• _SUPPLIED DATA_:
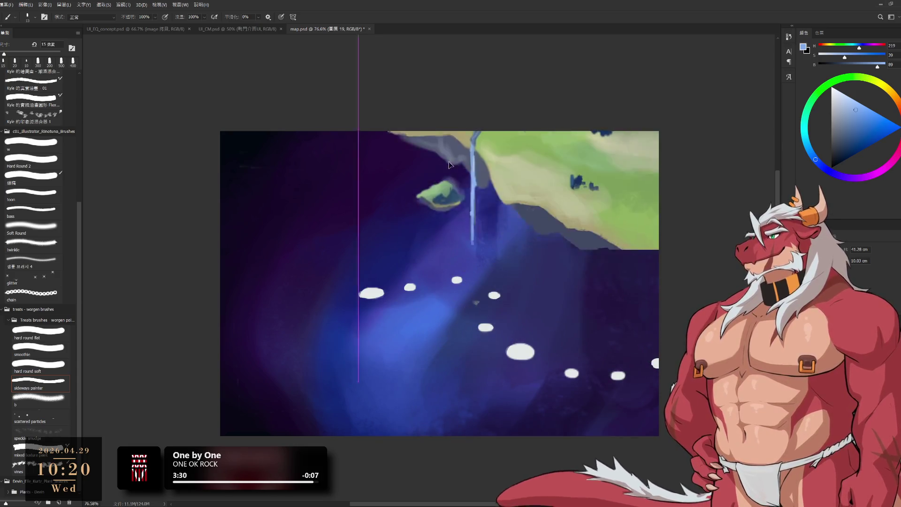
{"action": "scroll", "coordinate": [525, 278], "scroll_direction": "down", "scroll_amount": 2}
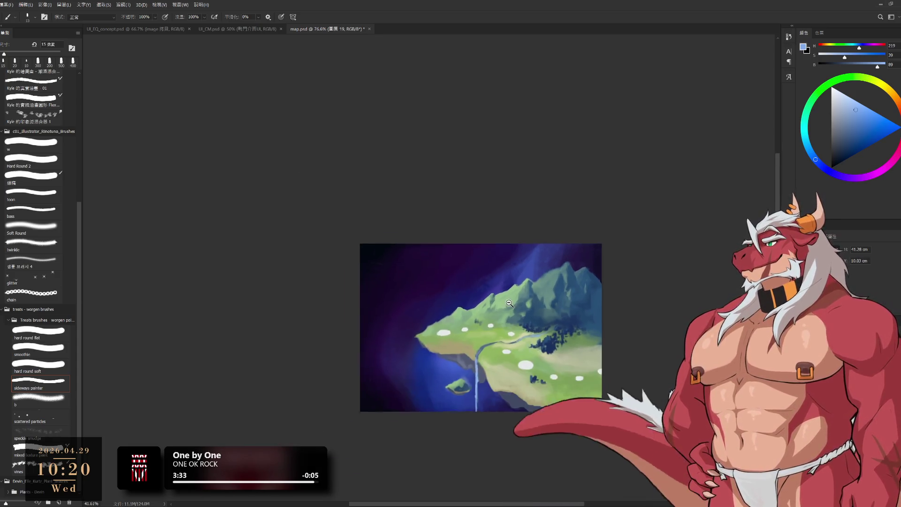
{"action": "scroll", "coordinate": [558, 274], "scroll_direction": "up", "scroll_amount": 2}
{"action": "scroll", "coordinate": [560, 273], "scroll_direction": "up", "scroll_amount": 1}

• _BRIEF_: Output the data exactly. Leave every picture out.

• _EXERCISE RESULT_:
{"action": "scroll", "coordinate": [525, 278], "scroll_direction": "down", "scroll_amount": 2}
{"action": "scroll", "coordinate": [558, 274], "scroll_direction": "up", "scroll_amount": 2}
{"action": "scroll", "coordinate": [560, 273], "scroll_direction": "up", "scroll_amount": 1}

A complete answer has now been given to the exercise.